DOCUMENT SEGMENT →
:::

Rinse everything well. Rinse off bleach before using items using very clean potable or distilled water. Do not assume tap water is sanitized for rinsing brewing equipment. If you're using bleach to sanitize, add one ounce (30ml) of bleach to five gallons (19 liters) of cold water, followed by one ounce (30ml) of white vinegar. Do not mix the bleach and vinegar together before adding to the water! The vinegar will make the water more acidic, which helps the bleach sanitize. Do not rinse iodine solutions, let equipment drip dry instead. Note that bleach can cause unwanted flavours in your beer, and requires rinsing, which can introduce microorganisms to your sterilized equipment. If you want to sterilize your equipment properly, use either a food-grade cleanser or sanitizer such as One Step No-Rinse Sanitizer, which requires no rinsing; or an iodine solution such as BTF Iodophor. Remember, in beer brewing, you can do just about anything you want, and add anything you want, to make whatever kind of beer you want—but proper sanitizing is the MOST important thing you can do. Take the time and the energy to do it right.

Prepare everything before you begin. That includes cleaning and sanitizing as outlined, and also includes having all your ingredients prepared and measured in advance.

:::

Records taken from a dataset:

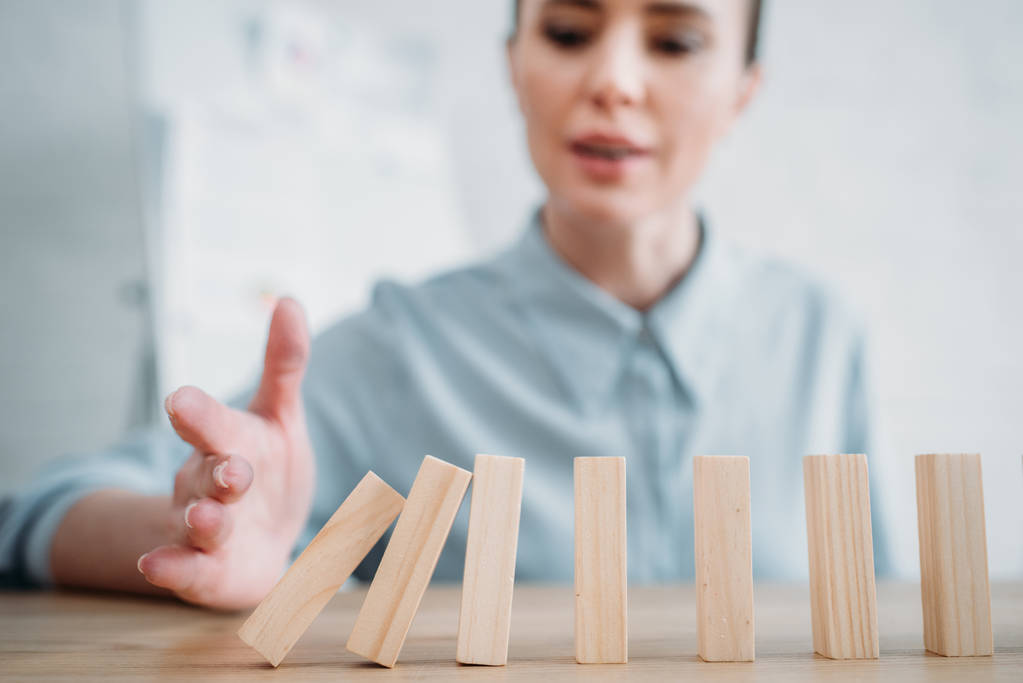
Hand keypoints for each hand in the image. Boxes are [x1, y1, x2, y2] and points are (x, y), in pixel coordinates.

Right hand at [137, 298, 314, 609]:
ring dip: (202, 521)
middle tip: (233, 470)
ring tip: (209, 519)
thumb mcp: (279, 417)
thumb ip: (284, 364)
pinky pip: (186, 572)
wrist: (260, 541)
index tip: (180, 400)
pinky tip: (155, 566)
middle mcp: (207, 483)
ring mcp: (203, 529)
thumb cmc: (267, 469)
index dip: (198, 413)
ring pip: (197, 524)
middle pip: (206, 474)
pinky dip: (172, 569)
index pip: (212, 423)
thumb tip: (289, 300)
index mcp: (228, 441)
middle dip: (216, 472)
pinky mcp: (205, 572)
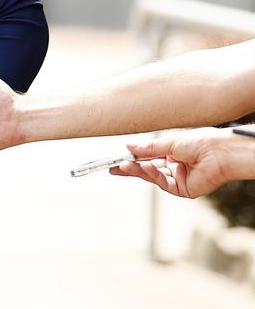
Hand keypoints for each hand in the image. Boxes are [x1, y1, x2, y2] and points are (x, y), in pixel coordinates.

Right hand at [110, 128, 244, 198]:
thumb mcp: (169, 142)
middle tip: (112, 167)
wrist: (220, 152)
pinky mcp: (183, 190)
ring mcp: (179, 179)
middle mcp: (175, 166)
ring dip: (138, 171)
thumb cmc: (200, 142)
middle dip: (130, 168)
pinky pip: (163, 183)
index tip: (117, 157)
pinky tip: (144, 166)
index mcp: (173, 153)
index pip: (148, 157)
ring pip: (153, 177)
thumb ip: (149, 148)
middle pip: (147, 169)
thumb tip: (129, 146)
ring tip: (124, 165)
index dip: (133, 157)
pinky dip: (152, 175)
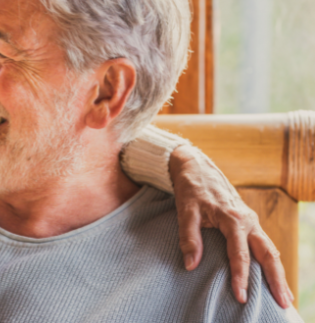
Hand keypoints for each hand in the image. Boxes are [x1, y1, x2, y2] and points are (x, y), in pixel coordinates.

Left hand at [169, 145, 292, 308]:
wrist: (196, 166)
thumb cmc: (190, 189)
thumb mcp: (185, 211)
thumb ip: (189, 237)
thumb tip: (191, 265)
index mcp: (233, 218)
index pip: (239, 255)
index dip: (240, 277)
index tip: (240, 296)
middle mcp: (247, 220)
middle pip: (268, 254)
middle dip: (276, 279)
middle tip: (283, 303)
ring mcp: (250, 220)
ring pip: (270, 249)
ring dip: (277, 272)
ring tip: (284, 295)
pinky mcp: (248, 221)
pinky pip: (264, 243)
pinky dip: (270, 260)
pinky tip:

:::

WORK TO COMPLETE →
(a) What ingredients and amounts does the brewing text give for making a bleach sanitizing solution?
(b) Can you reproduce the brewing text from "Prepare everything before" up to and including "measured in advance."?
Rely only on the brewing text, not the material.

ANSWERS BY ITEM NUMBER →
(a)
- Bleach: one ounce (30ml)
- Cold water: five gallons (19 liters)
- White vinegar: one ounce (30ml)

(b)
Prepare everything before you begin. That includes cleaning and sanitizing as outlined, and also includes having all your ingredients prepared and measured in advance.